Soccer 'heading' not main culprit in concussions

Colombia’s Natalia Gaitan heads the ball June 13 against France’s Elise Bussaglia during a Women’s World Cup soccer game in Moncton, New Brunswick, Canada.
Colombia’s Natalia Gaitan heads the ball June 13 against France’s Elise Bussaglia during a Women’s World Cup soccer game in Moncton, New Brunswick, Canada.

Would soccer be safer if young players were not allowed to head the ball?

photo

The Canadian Press/AP

United States’ Morgan Brian (14) lands on teammate Ali Kreiger (11) after crashing into Germany’s Alexandra Popp (back) during a semifinal in the Women’s World Cup soccer tournament on June 30 in Montreal.

According to a new study of heading and concussions in youth soccer, the answer to that question is not a simple yes.

Soccer parents naturally worry about head injuries during soccer, whether a child's head is hitting the ball or another player.
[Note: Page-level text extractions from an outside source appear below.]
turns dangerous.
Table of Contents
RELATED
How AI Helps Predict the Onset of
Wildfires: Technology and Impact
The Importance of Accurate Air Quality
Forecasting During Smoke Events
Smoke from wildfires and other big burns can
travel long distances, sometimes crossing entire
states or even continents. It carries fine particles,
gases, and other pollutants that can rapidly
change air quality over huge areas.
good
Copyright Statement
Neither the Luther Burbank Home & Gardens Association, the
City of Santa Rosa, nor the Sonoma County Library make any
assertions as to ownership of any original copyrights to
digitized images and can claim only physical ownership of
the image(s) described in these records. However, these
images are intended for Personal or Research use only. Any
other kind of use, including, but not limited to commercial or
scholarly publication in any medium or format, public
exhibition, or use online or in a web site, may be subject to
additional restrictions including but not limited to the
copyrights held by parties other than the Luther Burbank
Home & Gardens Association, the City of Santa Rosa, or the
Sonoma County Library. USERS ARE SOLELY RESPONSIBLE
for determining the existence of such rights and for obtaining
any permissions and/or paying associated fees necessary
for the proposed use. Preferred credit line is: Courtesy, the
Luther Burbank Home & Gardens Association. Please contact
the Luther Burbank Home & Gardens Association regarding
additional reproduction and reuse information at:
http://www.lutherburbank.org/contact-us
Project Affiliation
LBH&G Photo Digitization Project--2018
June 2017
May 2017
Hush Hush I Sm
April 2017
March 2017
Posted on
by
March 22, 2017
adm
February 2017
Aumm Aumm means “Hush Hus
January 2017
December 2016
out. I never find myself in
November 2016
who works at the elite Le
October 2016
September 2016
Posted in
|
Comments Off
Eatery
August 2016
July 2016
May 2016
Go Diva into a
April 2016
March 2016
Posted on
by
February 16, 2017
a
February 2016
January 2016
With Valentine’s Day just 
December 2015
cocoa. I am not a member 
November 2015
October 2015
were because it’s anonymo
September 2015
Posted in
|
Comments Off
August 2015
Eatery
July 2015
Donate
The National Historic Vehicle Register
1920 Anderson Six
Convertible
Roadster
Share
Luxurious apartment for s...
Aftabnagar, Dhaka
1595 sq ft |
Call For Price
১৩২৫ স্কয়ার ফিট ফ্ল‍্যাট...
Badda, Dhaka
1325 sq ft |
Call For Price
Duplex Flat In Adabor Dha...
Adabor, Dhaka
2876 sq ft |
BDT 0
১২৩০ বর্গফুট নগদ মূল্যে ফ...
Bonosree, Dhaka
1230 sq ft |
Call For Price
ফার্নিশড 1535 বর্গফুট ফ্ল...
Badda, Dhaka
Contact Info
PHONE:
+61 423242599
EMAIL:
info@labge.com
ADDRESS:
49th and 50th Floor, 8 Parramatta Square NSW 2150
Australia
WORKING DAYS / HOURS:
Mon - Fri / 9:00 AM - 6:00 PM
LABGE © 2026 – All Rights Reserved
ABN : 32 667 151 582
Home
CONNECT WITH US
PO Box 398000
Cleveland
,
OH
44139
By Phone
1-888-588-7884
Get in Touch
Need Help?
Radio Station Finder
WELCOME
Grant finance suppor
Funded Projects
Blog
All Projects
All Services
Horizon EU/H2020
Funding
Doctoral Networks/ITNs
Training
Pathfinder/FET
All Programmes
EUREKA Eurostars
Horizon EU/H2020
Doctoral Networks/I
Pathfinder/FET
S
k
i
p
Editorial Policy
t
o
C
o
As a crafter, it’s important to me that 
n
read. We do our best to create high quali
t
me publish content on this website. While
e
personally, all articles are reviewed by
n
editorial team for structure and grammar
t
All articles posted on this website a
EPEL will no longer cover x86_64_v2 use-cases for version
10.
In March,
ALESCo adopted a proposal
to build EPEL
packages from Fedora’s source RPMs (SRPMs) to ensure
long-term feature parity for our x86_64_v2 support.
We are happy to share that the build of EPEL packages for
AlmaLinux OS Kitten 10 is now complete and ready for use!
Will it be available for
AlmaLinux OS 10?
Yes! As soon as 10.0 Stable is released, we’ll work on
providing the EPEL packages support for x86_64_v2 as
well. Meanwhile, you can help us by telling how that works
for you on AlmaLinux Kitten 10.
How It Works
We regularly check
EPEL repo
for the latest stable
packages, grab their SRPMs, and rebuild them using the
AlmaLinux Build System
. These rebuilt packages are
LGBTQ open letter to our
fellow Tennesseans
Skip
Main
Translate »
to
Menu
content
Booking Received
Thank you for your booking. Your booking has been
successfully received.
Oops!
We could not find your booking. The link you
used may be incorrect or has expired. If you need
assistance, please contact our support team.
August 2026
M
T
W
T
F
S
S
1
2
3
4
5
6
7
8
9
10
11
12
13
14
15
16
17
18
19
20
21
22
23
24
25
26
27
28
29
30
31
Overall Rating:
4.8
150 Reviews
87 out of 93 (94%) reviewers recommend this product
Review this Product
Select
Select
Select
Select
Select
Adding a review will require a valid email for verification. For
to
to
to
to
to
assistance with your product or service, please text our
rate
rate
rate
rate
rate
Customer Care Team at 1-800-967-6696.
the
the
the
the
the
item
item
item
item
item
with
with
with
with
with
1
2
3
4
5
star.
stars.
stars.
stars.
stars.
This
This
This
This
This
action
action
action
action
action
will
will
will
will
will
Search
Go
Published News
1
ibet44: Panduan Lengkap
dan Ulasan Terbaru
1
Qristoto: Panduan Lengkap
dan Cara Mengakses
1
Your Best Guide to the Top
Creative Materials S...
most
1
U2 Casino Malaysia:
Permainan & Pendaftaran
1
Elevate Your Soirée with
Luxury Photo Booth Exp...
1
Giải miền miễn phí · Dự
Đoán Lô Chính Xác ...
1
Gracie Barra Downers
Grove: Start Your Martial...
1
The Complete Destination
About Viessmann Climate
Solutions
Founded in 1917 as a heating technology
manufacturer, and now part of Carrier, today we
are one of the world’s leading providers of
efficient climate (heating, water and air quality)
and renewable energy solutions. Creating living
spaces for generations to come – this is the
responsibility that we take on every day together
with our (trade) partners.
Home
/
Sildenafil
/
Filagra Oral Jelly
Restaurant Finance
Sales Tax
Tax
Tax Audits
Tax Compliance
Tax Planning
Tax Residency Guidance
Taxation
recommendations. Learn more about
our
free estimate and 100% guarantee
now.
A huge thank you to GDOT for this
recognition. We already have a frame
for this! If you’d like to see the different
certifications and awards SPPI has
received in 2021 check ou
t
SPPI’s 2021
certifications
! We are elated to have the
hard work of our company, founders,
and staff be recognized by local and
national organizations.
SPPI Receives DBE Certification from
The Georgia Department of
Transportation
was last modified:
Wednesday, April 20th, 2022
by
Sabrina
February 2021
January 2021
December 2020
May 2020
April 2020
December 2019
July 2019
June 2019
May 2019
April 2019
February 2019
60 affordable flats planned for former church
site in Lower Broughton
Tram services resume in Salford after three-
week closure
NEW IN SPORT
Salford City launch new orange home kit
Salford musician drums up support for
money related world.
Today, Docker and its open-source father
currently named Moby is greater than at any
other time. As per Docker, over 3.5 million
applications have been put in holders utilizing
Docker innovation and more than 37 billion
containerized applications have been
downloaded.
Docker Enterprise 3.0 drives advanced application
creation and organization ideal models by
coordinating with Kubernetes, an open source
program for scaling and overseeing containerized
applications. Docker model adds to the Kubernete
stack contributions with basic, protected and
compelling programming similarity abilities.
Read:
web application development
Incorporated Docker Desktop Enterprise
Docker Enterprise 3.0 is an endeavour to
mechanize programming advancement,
The resounding head-to-head collision between Alexandra Popp of Germany and Morgan Brian of the United States during the recent Women's World Cup sent shivers down spines.

Concerns about soccer heading and concussions have grown so insistent in the past year or so that some doctors, parents and former professional players have called for banning the practice outright among boys and girls up to about age 14, and curtailing it at other levels of play.

Ridding youth soccer of heading, these advocates say, would virtually rid the sport of severe head injuries.

But Dawn Comstock, for one, was skeptical when she heard about the campaign. An associate professor of public health at the University of Colorado in Denver and an expert on youth sports injuries, she is also, she said, "a believer in evidence-based decision making."

And she said she wasn't aware of any studies showing that heading causes the majority of concussions in the youth game. In fact, she and her colleagues could not find any large-scale studies examining the causes of concussions in youth soccer at all.

So, for a study published in July by JAMA Pediatrics, she and her colleagues decided to investigate the issue themselves.

They began by turning to the National High School Sports-Related Injury Surveillance Study, a large online database administered by Comstock that collates reports from hundreds of certified athletic trainers nationwide. The trainers enter information about how and when an injury occurs, during a practice or a game, for instance; what symptoms the athlete experiences; and how long it takes the player to return to play.

The database covers all types of injuries in almost every boys' and girls' high-school varsity sport. But in this instance, Comstock and her colleagues were interested only in concussions experienced in boys' and girls' soccer.

So they pulled the relevant data reported between 2005 and 2014, covering almost 3 million high-school soccer practices and games. The researchers were particularly interested in how players with concussions had been injured and whether they had been heading the ball at the time.

The first finding that leaped from the data was that concussions related to soccer are clearly rising.

The rate of head injuries among male and female high school players increased "substantially" throughout the years in question, the researchers found.

But heading the ball, it turned out, was not the leading cause of the injuries.

Instead, the overwhelming majority of concussions resulted from player-to-player contact, especially among boys. Almost 70 percent of soccer-related concussions in boys occurred when players collided, the researchers found. Among girls, the portion was 51 percent.

Heading played a role in many concussions. About a third of all concussions among male players involved heading, the data showed, as did about a quarter of those among female players.

But most of those injuries also involved player collisions, and it was the contact that typically caused the concussion, the researchers found, not the heading.

Fewer than 17 percent of concussions in boys and 29 percent in girls resulted from direct impact with a soccer ball.

BLOW THE WHISTLE MORE?

"What those numbers say to me is that banning heading" in youth soccer "would reduce the number of concussions," Comstock said, "but not nearly as much as people think that it would."

It would be "far more effective" she said, to teach young players better technique and sportsmanship, and to call fouls when they slam into one another. There is some evidence, she said, that referees call fewer fouls in amateur soccer games today than they did in years past, even as player contact has soared.

"If referees, coaches and players would enforce the existing rules," she said, there should be less physical contact and far fewer concussions among young players.

Of course, this study involved high school players, while the calls to ban heading generally focus on junior high and younger athletes. But no data exist about injuries in those age groups, Comstock said, so researchers have to rely on data from high school teams.

The results also do not show that heading is safe for players of any age, Comstock said, only that heading causes fewer concussions than slamming into another player does.

"We desperately need more research" into concussions, heading and young brains, she said.

But for now, reminding young athletes and their coaches to play cleanly and by the rules "could go a long way," she said, "toward making soccer more safe."